Work instruction:
Would you output the lines from the one containing "Janeiro: 16 -> 15" through the final line of the entries, exactly and with pictures omitted?

Dataset extract:
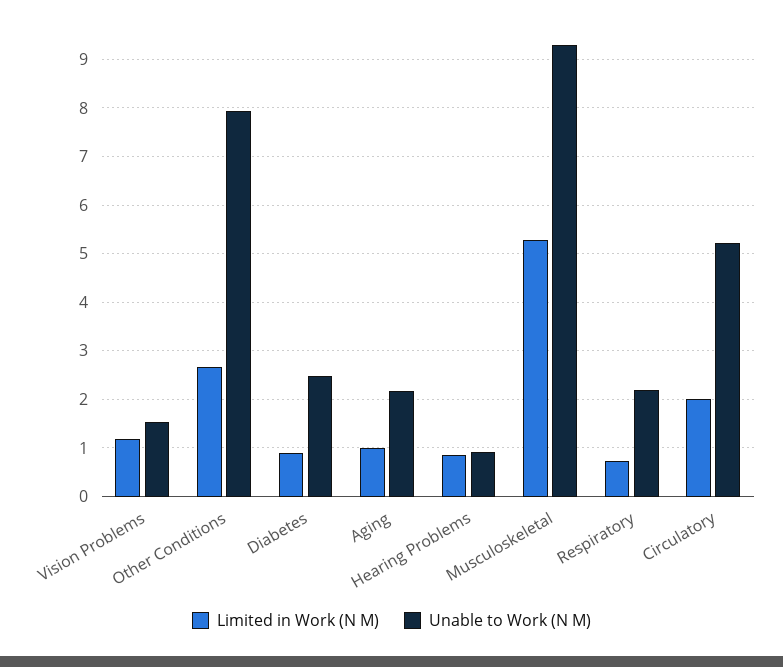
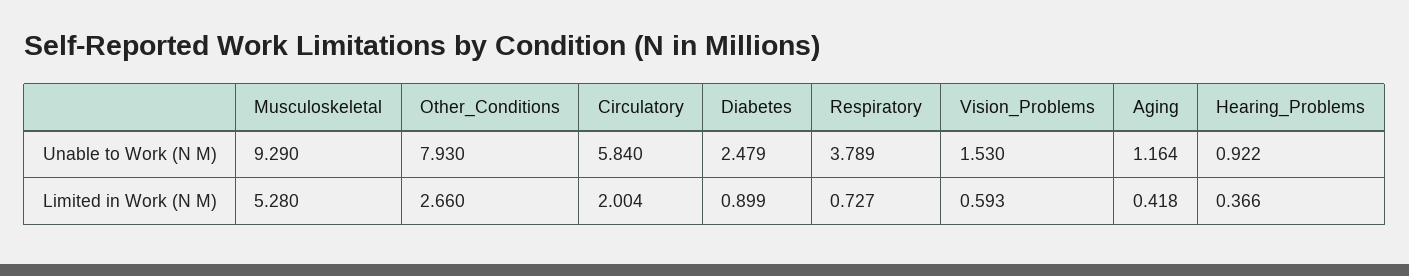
Limited in Work (N M), Vision Problems: 1.2 -> 0.593
Limited in Work (N M), Aging: 1 -> 0.418
Unable to Work (N M), Aging: 2.2 -> 1.164
Limited in Work (N M), Hearing Problems: 0.8 -> 0.366
Unable to Work (N M), Respiratory: 2.2 -> 3.789
Unable to Work (N M), Circulatory: 5.2 -> 5.84

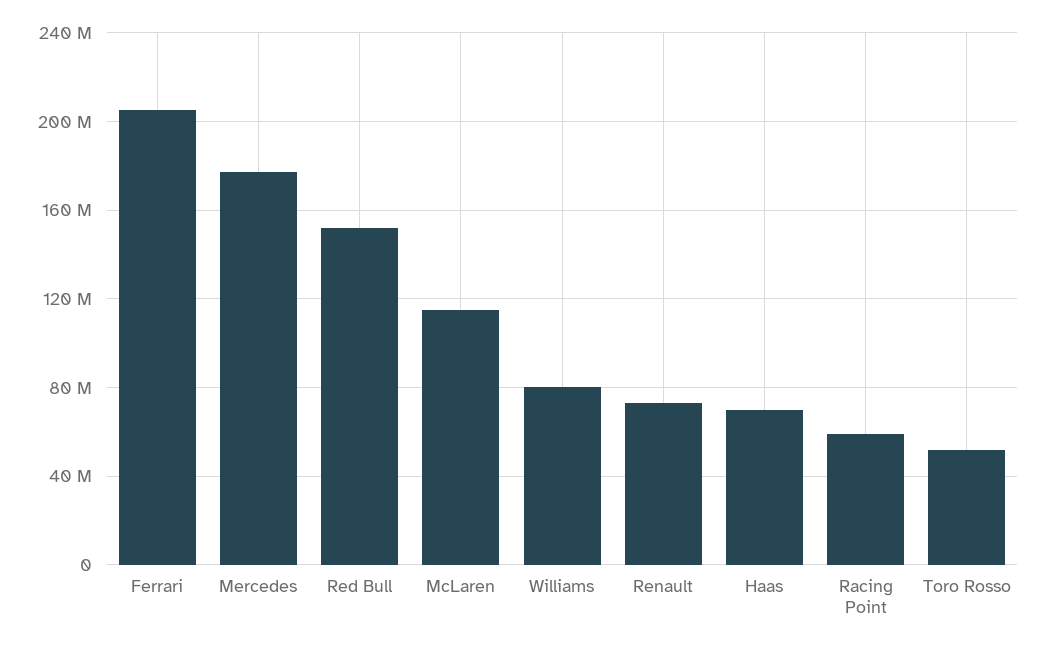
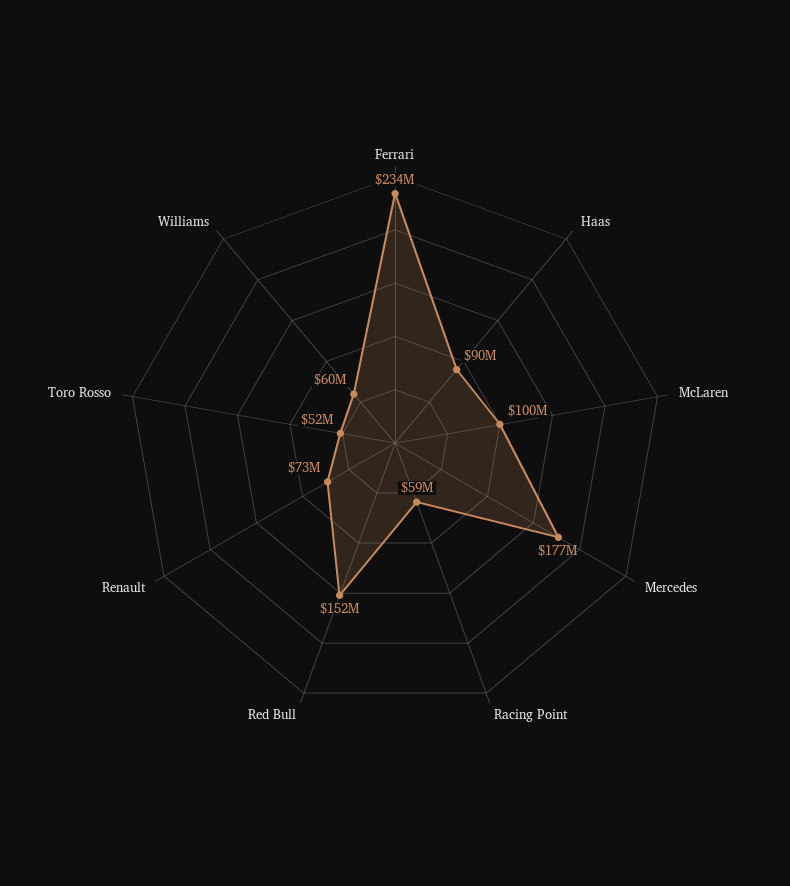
Ferrari: 205000000 -> 234000000
McLaren: 115000000 -> 100000000
Williams: 80000000 -> 60000000
Haas: 70000000 -> 90000000

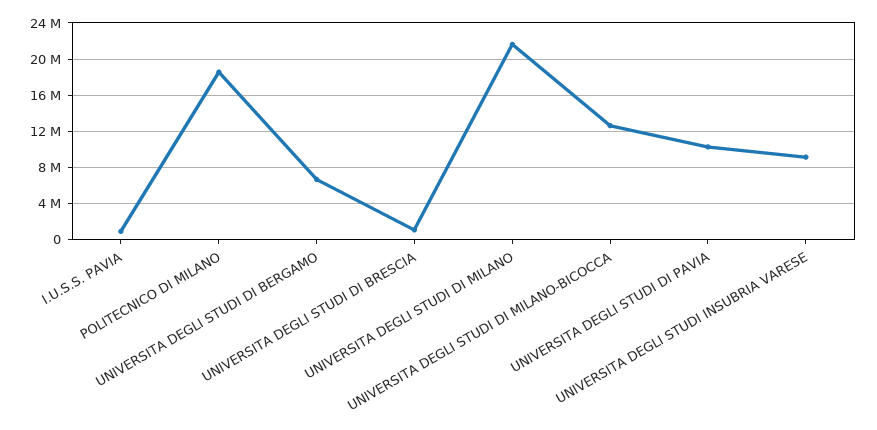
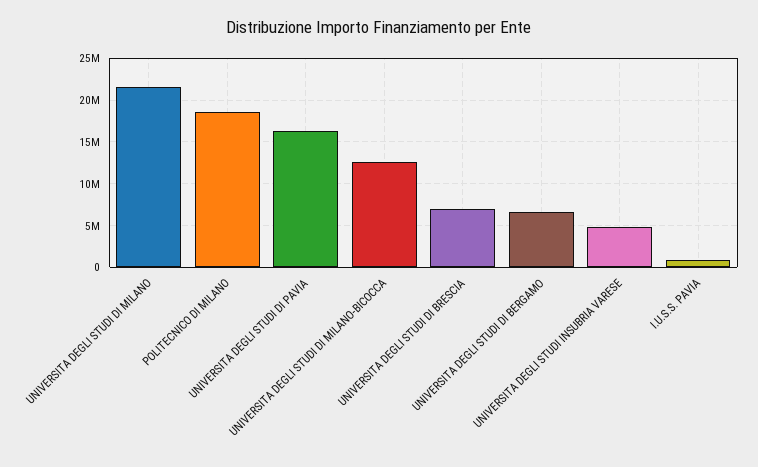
UNIVERSITA DEGLI STUDI DI BRESCIA: 1000000 -> 7000000
UNIVERSITA DEGLI STUDI DI PAVIA: 10000000 -> 16000000
UNIVERSITA DEGLI STUDI INSUBRIA VARESE: 9000000 -> 5000000

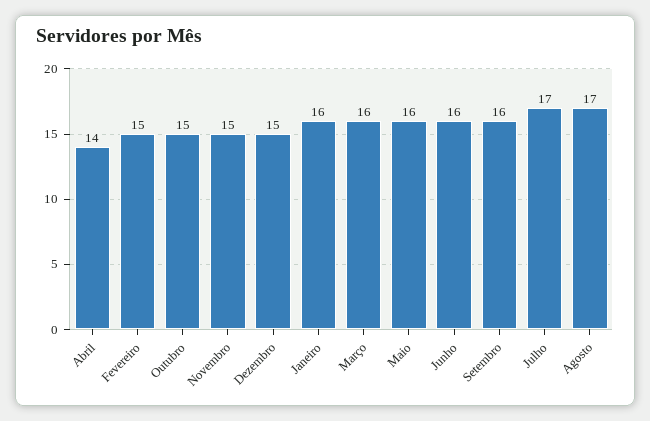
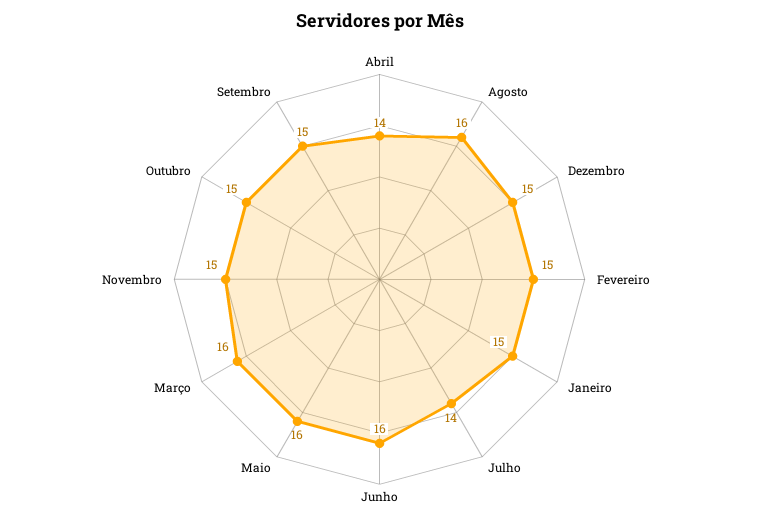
Janeiro: 16 -> 15
Setembro: 16 -> 15
Julho: 17 -> 14
Agosto: 17 -> 16

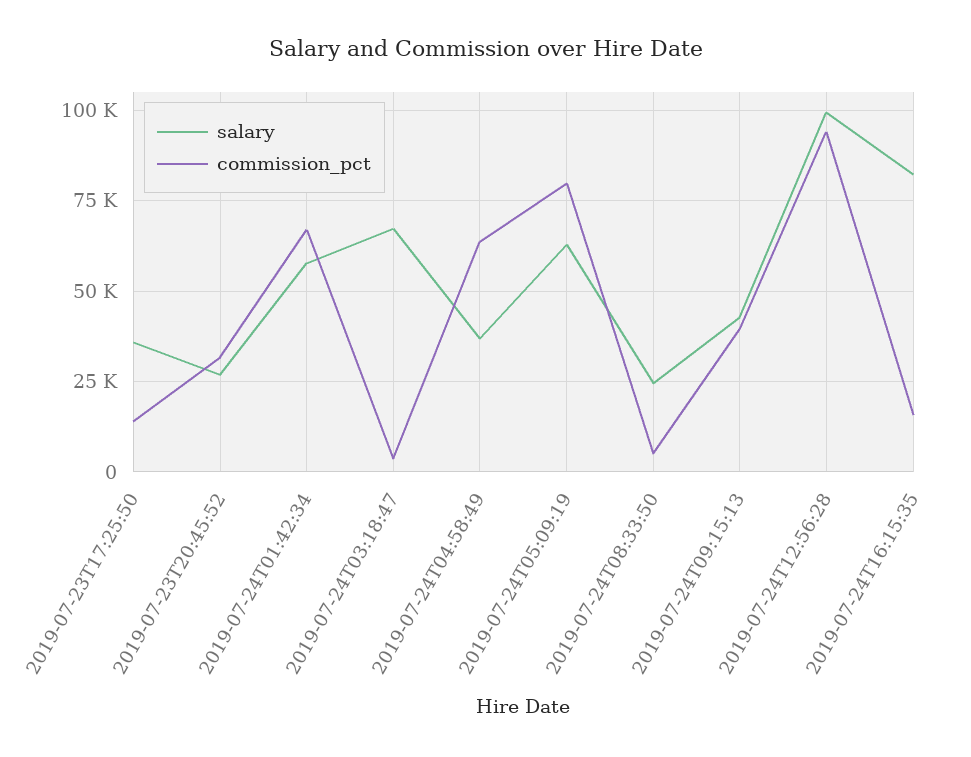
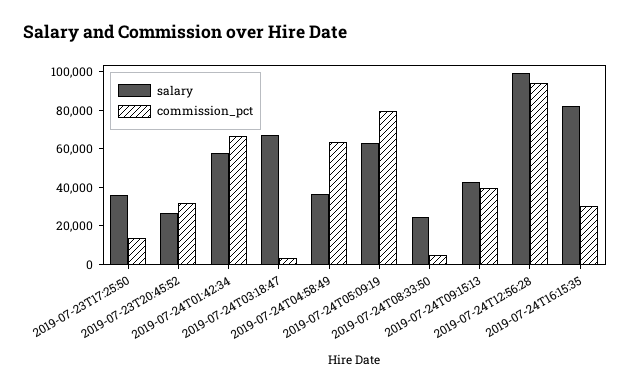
commission_pct, 2019-07-24T16:15:35: 15000 -> 30000

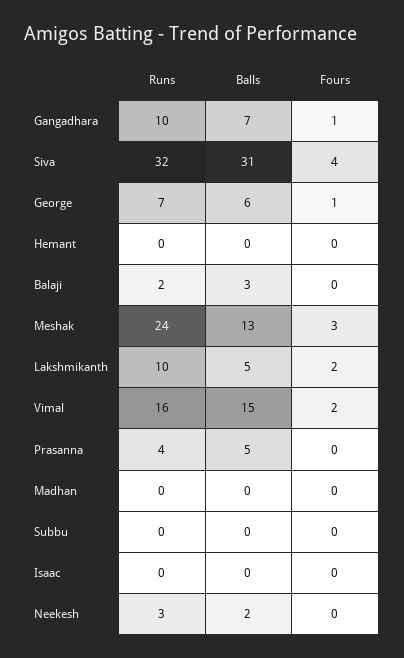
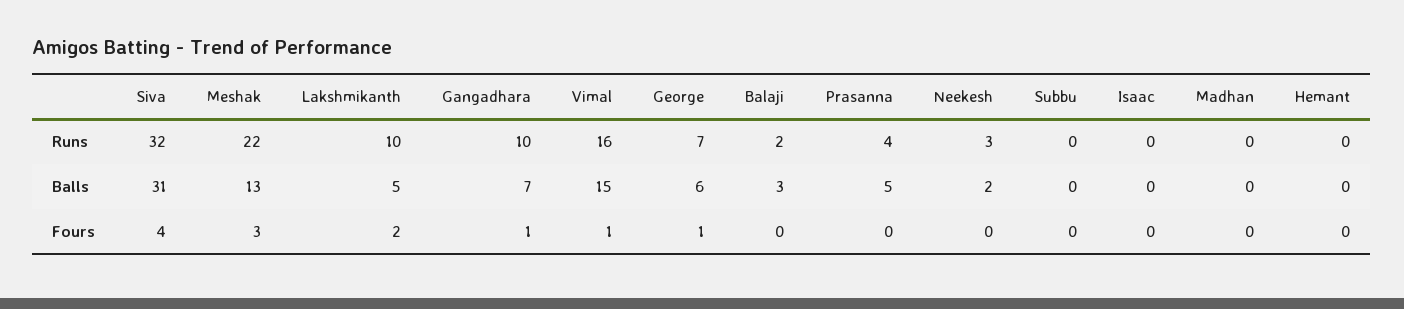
Runs, Meshak: 24 -> 22
Fours, Vimal: 2 -> 1

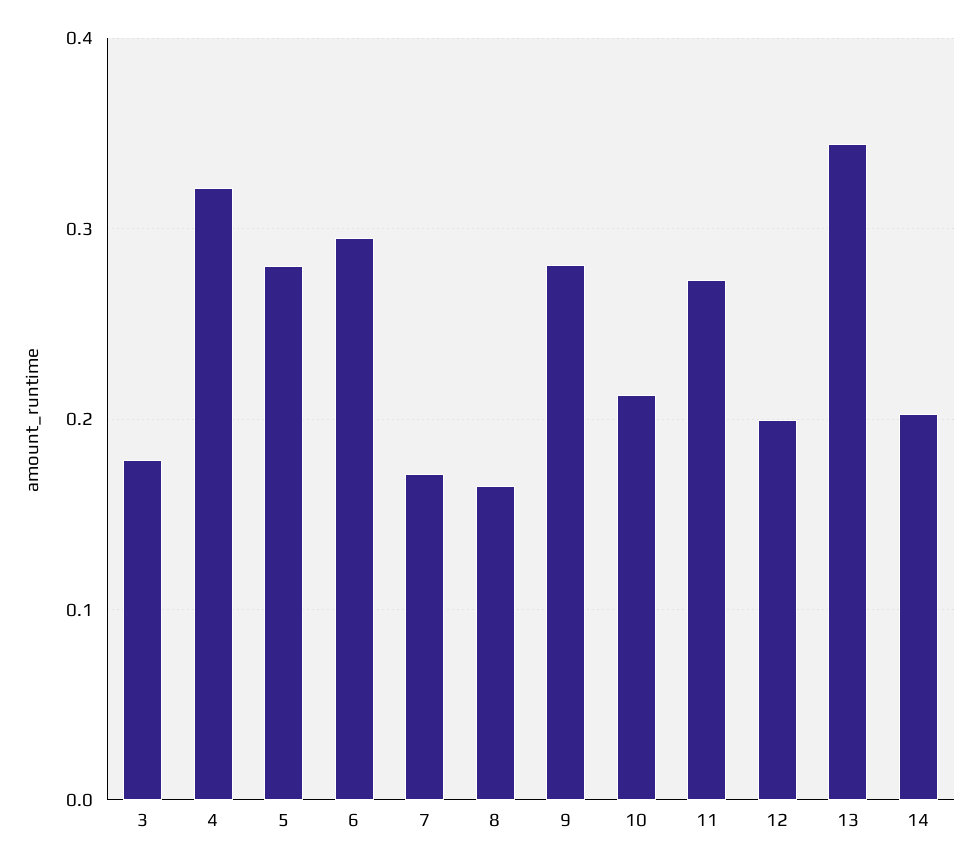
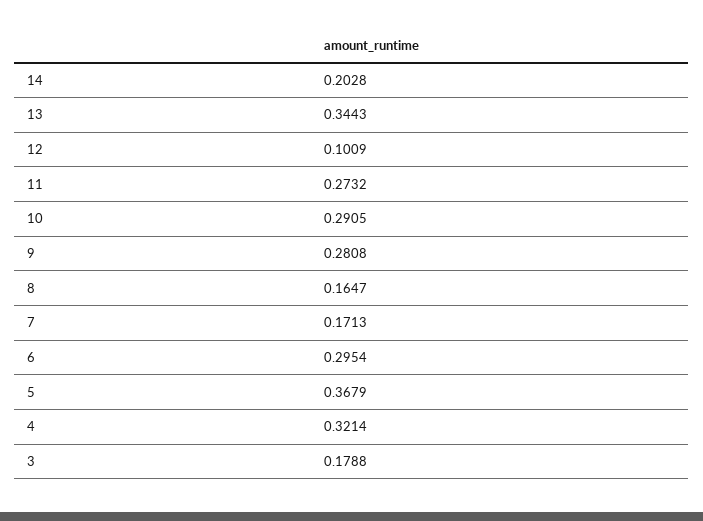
5: 0.28 -> 0.3679
10: 0.21 -> 0.2905
12: 0.2 -> 0.1009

Task answer:
Janeiro: 16 -> 15
Setembro: 16 -> 15
Julho: 17 -> 14
Agosto: 17 -> 16

commission_pct, 2019-07-24T16:15:35: 15000 -> 30000

Runs, Meshak: 24 -> 22
Fours, Vimal: 2 -> 1

5: 0.28 -> 0.3679
10: 0.21 -> 0.2905
12: 0.2 -> 0.1009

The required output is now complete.